The relatives, it is important to highlight, are asking for the attention of civil society and the regional government, as opposed to that of the military or President Vladimir Putin, because they have “already written appeals everywhere” and did not get the answers they sought.
Wives and mothers from two small cities in the Urals, Serov and Severouralsk, came to the media in hopes of raising public awareness regarding the conditions that recently drafted soldiers are facing on the battlefield in the Russian-occupied territories of Ukraine — in this case, the Luhansk region.
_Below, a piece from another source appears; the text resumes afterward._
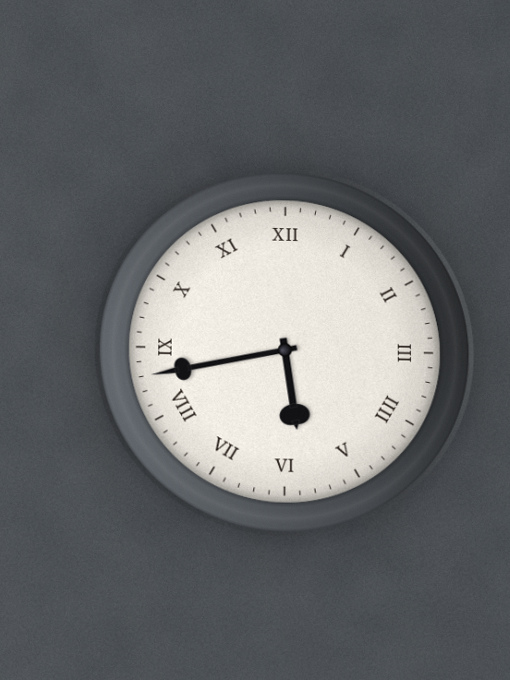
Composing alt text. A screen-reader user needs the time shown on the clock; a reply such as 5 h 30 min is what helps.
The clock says 5 h 43 min
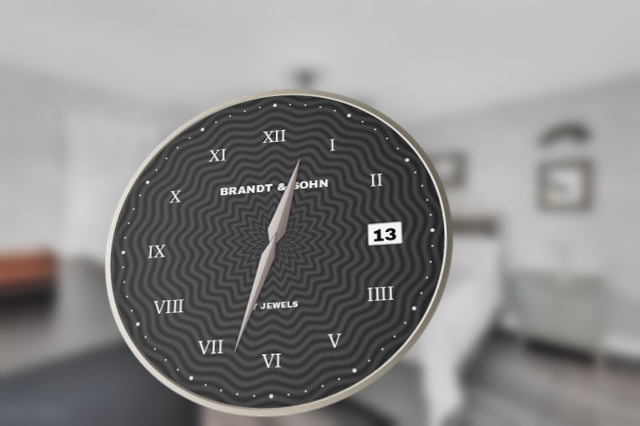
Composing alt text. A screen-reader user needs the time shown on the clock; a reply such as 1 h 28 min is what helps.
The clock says 12 h 33 min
In a YouTube video, one soldier's mother says:
My son called yesterday. They were left abandoned, without command, practically without weapons, cold, they are all sick. The [Russian] checkpoint does not let them through to get back [from the front lines]. They are considered volunteers, although they are not. They have no commanding officers. Today they received a call again, to once more send them into battle. They refused, because they were not trained in anything. I understand that a war is going on, but what they [the authorities] say on TV, [the mobilized soldiers] have none of that. They have been under mortar shelling for several weeks now, alone.
[The commanders] gave them an order: you must go to the SVO zone [“special military operation,” as it is prohibited to call the occupation a “war” in Russia]. If they refuse, the commanders immediately threaten them with a criminal offence.
The father of one soldier was also concerned for the troop's well-being:
They have no food; they have 1.5 liters of water for two days for two people.
Oksana from Serov wept:
Today my husband called and said they were sent into battle […] They were thrown there during the night, and they were abandoned, like dogs, on some mountain […] 90 people were brought there, and only 40 came down from the mountain.
The meeting was organized with the help from the Committee of Mothers of Soldiers. The non-governmental organisation has not been too active of late on the federal level, but it appears to be more vibrant in the Russian regions.
The relatives’ plea for help has taken a lot of courage, given Russia's adoption of a series of repressive pieces of legislation on “fake” information about the war. Speaking out seems to be the only option for them to try and save their sons, husbands and brothers, who they say went into Putin's draft “without running or hiding, only having a few hours to pack.”
The Russian military draft began on September 21 and, according to Russian government officials, ended in November. However, as no decree was signed, the process may well continue at any point in time. Meanwhile, hundreds of thousands of men left Russia between September and October 2022 in order to avoid the draft.